_Try it_
Of the records below, reproduce only the span that opens with the line containing "enfrentarse directamente. Como" and closes with the last line.

_Entries provided_

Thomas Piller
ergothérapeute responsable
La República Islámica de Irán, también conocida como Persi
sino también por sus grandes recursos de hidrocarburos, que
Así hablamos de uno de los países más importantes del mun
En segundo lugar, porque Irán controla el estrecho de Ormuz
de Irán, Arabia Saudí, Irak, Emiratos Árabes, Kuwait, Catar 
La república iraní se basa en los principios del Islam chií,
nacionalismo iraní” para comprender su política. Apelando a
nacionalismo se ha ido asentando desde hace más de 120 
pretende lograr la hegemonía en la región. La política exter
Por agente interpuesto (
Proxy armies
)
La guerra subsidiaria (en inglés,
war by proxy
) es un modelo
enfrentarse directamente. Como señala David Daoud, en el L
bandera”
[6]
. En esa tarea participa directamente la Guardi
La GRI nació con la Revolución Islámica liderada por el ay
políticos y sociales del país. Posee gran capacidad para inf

_Task answer_
enfrentarse directamente. Como señala David Daoud, en el L
bandera”
[6]
. En esa tarea participa directamente la Guardi
La GRI nació con la Revolución Islámica liderada por el ay
políticos y sociales del país. Posee gran capacidad para inf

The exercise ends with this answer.